Aber ich hab‘ mich geirrt. Er muss sitzen! Glücklicherweise nicht in den USA, sondern hier bei uns in Österreich. So hat er eine gute Chance, nach (theoretisch) vier Jahren Knast trotz seiner – nun schon etwas reifen – Schönheit immer noch kernige Fürze von sich geben zu können, statt …
Ich muss das jetzt wohl nicht weiter ausführen.
Dennoch tut er mir fast ein bisserl leid, weil er mit seiner rechtskräftigen Verurteilung nur den zweiten Platz hinter Ernst Strasser belegt, denn der ist auch von Wolfgang Schüssel irrtümlich für einen Minister gehalten worden, genauso wie der Hubsi Gorbach und andere. Hier drängt sich natürlich gleich auch die Frage auf, wer von der Schüssel-Gang eventuell als nächster dran ist …
Die Unschuldsvermutung ist also jetzt vom Tisch. Was bleibt, ist die Unschuldsbehauptung. Wär‘ ich sein Anwalt, würd‘ ich ihm auch raten, weiter auf „supersauber“ zu machen und Beschwerde beim EGMR einzulegen – solange er mich dafür bezahlen kann.
Die Unschuldsbehauptung entspricht im Prinzip ja durchaus einer alten Häfnbruder-Weisheit:
Sagst du gleich „ja,
so bleibst du da.
Sagst aber „nein“,
dann sitzt nicht ein.
Beim „Nein“ musst blei’m,
dann gehst du heim.
Aber wenn ein Richterspruch einmal Rechtskraft erlangt hat, wird der gewöhnliche Verurteilte wohl eher aufs Sich-Beknirschen einschwenken, um möglichst glimpflich über die verordneten Runden zu kommen.
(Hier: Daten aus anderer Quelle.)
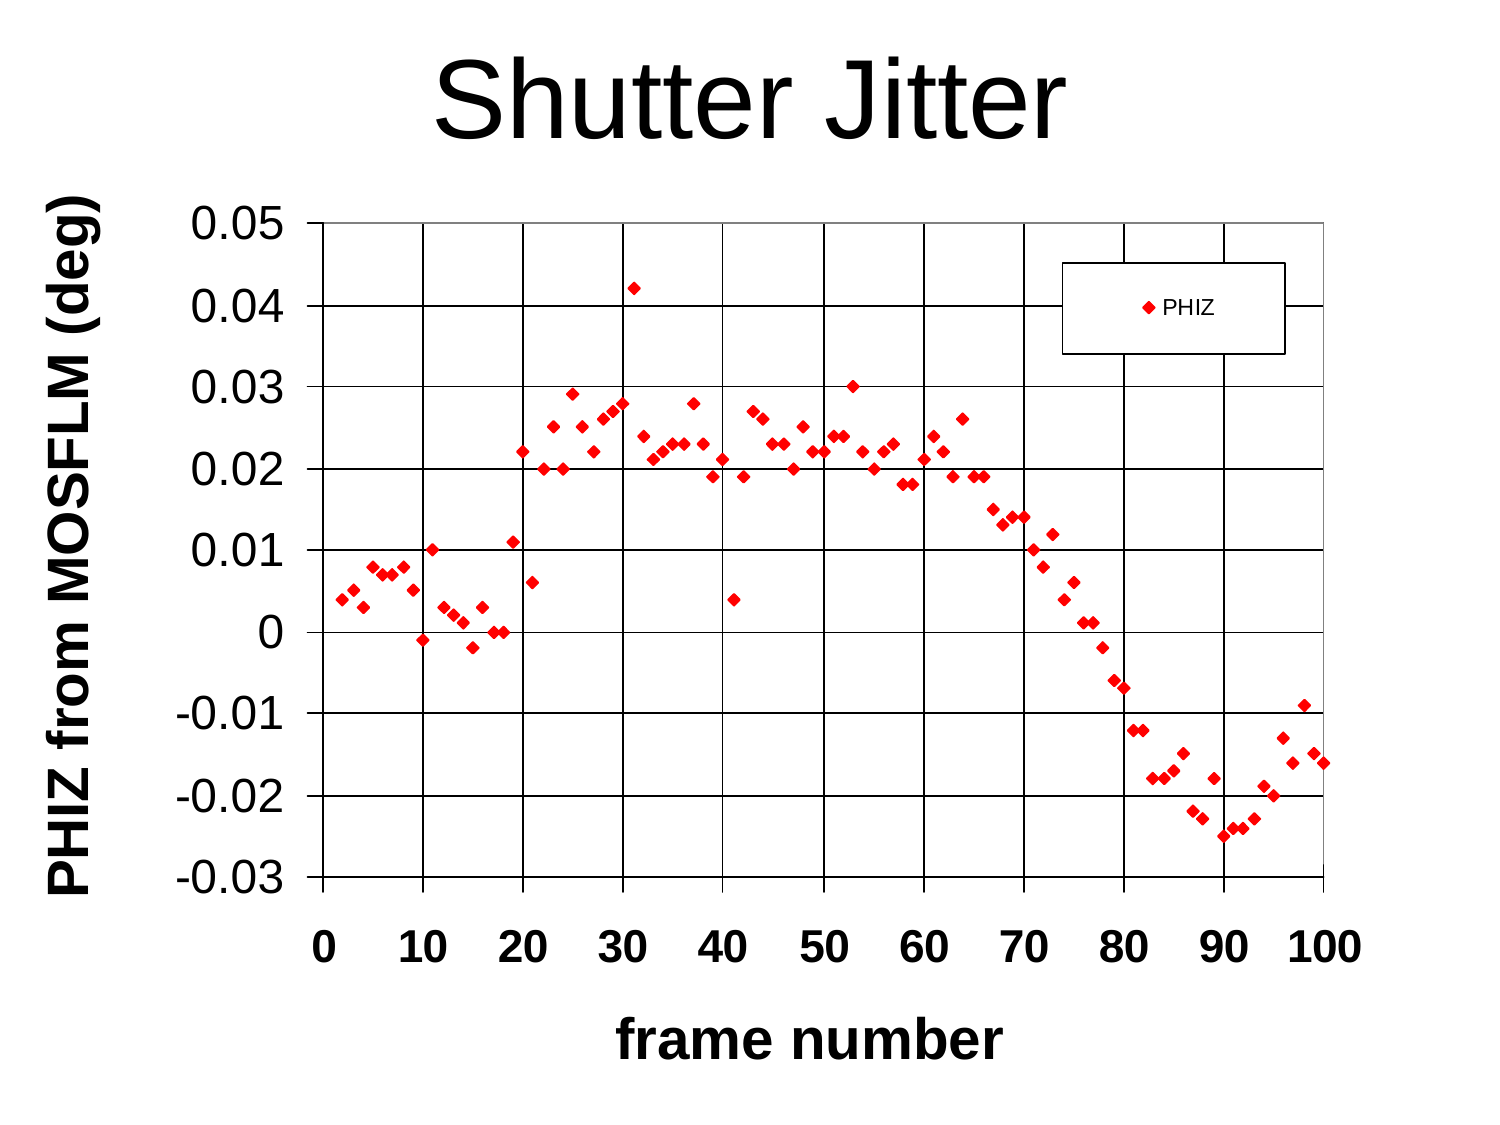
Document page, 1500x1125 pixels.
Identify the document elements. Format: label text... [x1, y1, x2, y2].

title Shutter Jitter [112, 0, 1388, 152]
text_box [109, 153, 1413, 1089]
text_box PHIZ from MOSFLM (deg) [22, 178, 104, 914]
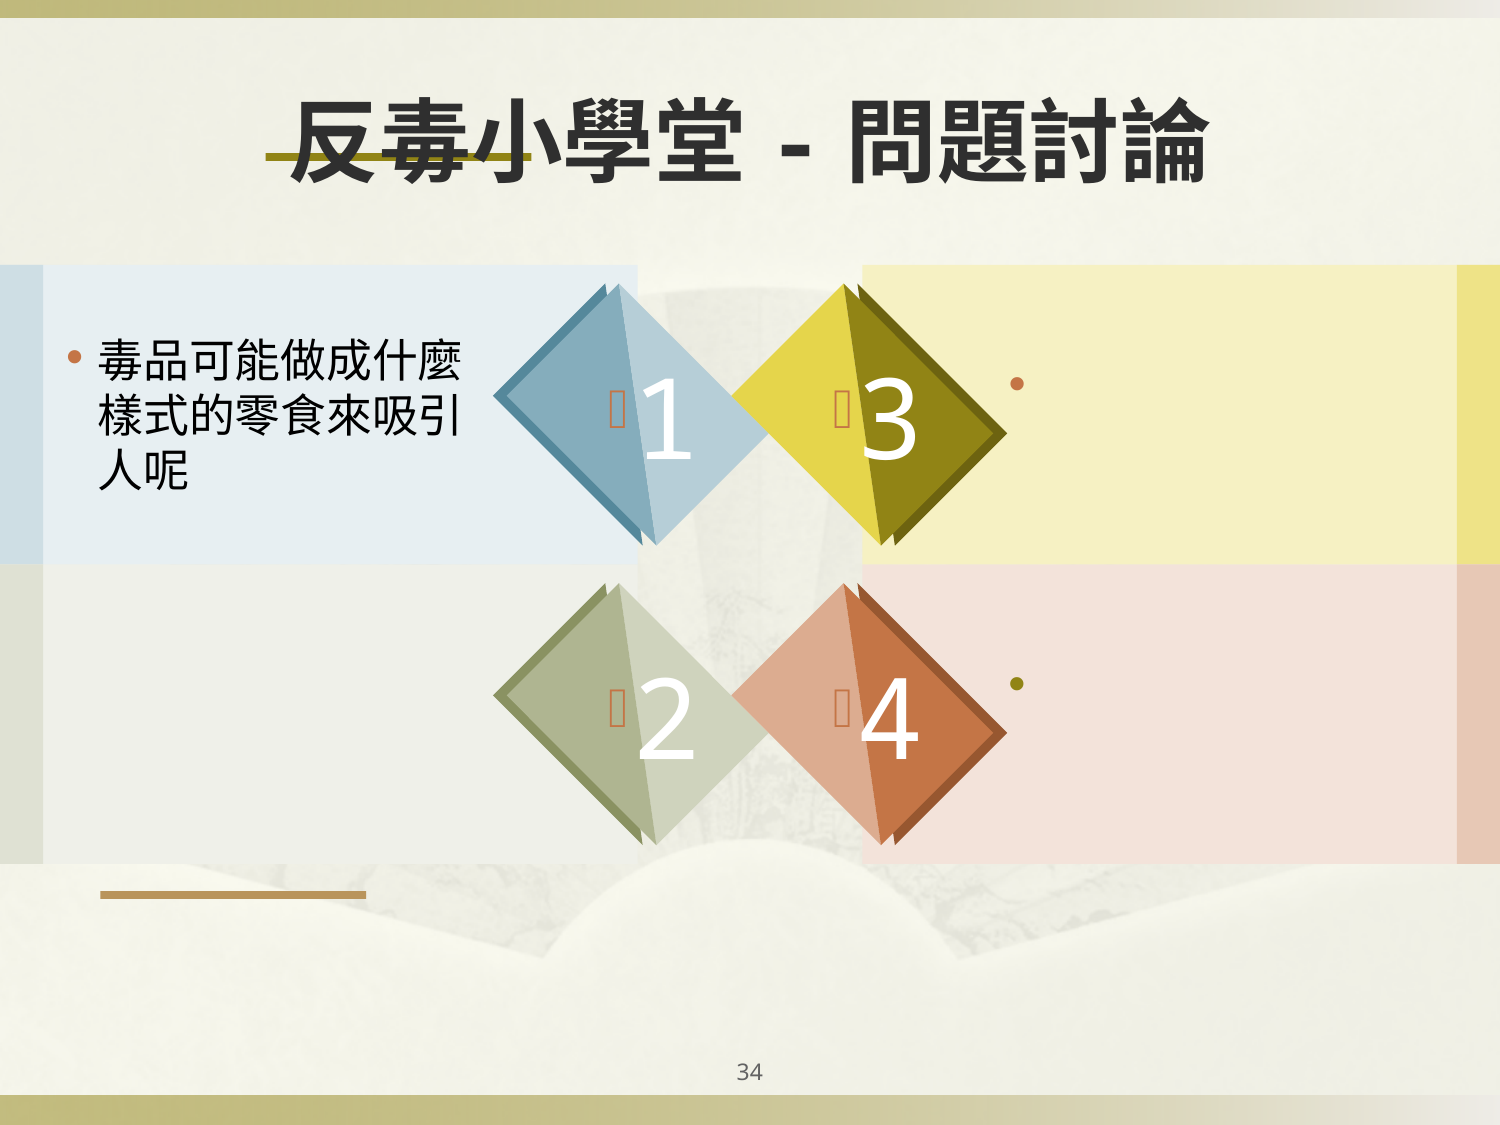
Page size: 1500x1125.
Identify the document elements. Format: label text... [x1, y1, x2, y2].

list 毒品可能做成什麼樣式的零食來吸引人呢？ [51, 277, 492, 552]
list 請說出兩項吸毒者可能會出現的症狀。 [993, 277, 1440, 552]
list 請表演一個你已經學會的拒毒招式。 [993, 577, 1440, 852]
list 2 [593, 625, 682, 803]
list 1 [593, 326, 682, 504]
slide_number 34 [675, 1050, 825, 1097]
title 反毒小學堂-問題討論 [75, 45, 1425, 233]
list 4 [818, 625, 907, 803]
list 3 [818, 326, 907, 504]
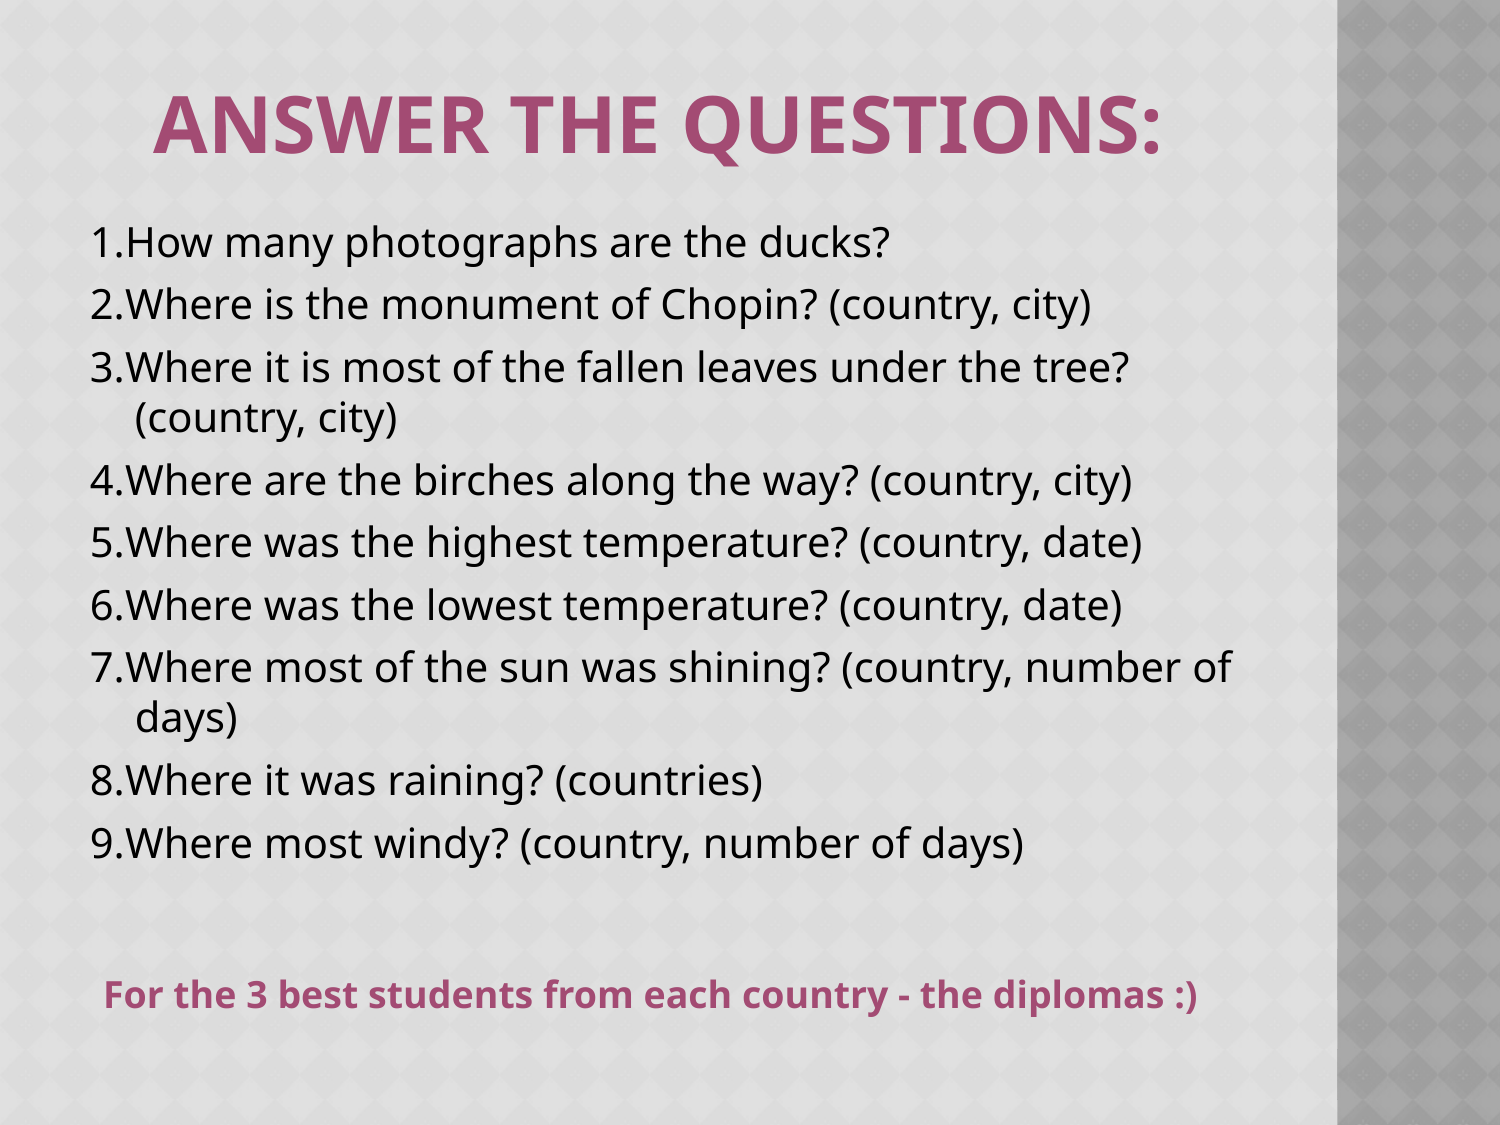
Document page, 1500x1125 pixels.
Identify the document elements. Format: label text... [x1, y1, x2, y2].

list 1.How many photographs are the ducks? 2.Where is the monument of Chopin? (country, city) 3.Where it is most of the fallen leaves under the tree? (country, city) 4.Where are the birches along the way? (country, city) 5.Where was the highest temperature? (country, date) 6.Where was the lowest temperature? (country, date) 7.Where most of the sun was shining? (country, number of days) 8.Where it was raining? (countries) 9.Where most windy? (country, number of days) [75, 208, 1263, 941]
title Answer the questions: [64, 42, 1253, 170]
text_box For the 3 best students from each country - the diplomas :) [88, 964, 1282, 1024]
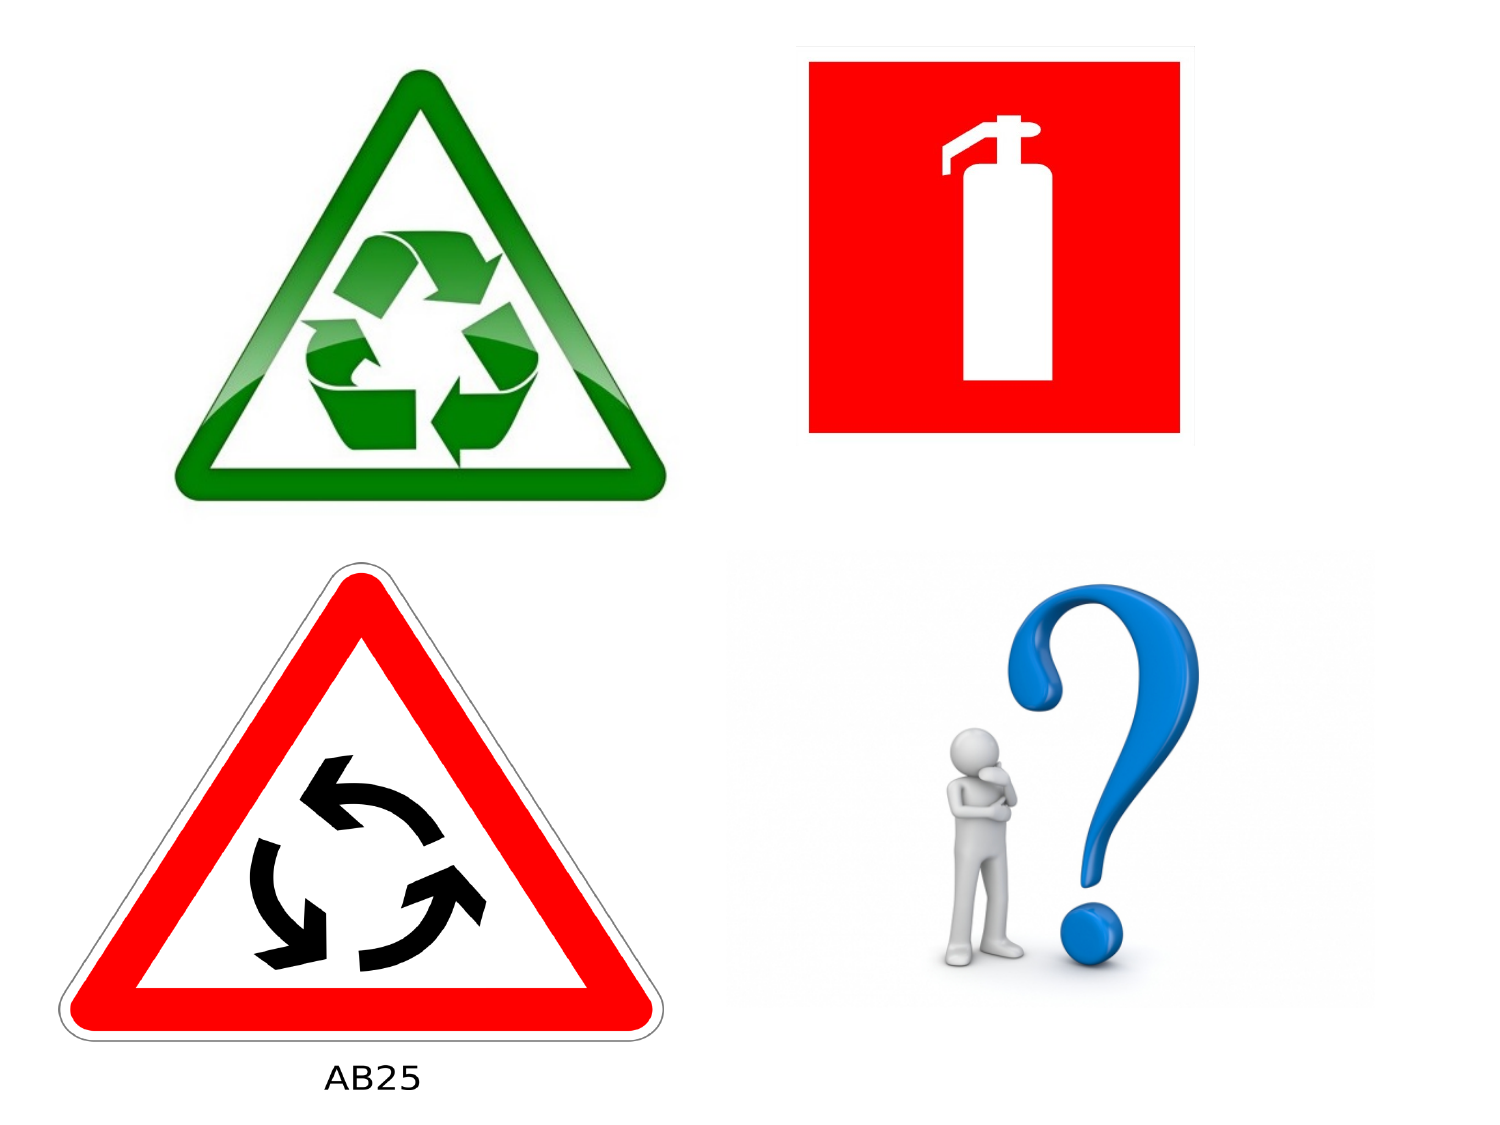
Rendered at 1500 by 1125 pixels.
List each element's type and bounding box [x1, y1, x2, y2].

Selbstverständlich ist das politische Wunderkind der Schüssel-Ära kein gewöhnlicher Delinquent! War er denn nicht eine Zeit lang sogar schon so etwas wie ein „Masterl of the Universe“? Vielleicht hat er nicht immer die Gesetze eingehalten, aber die Monopoly-Regeln, welche man ihm während seines Wirtschaftsstudiums beigebracht haben wird, allemal.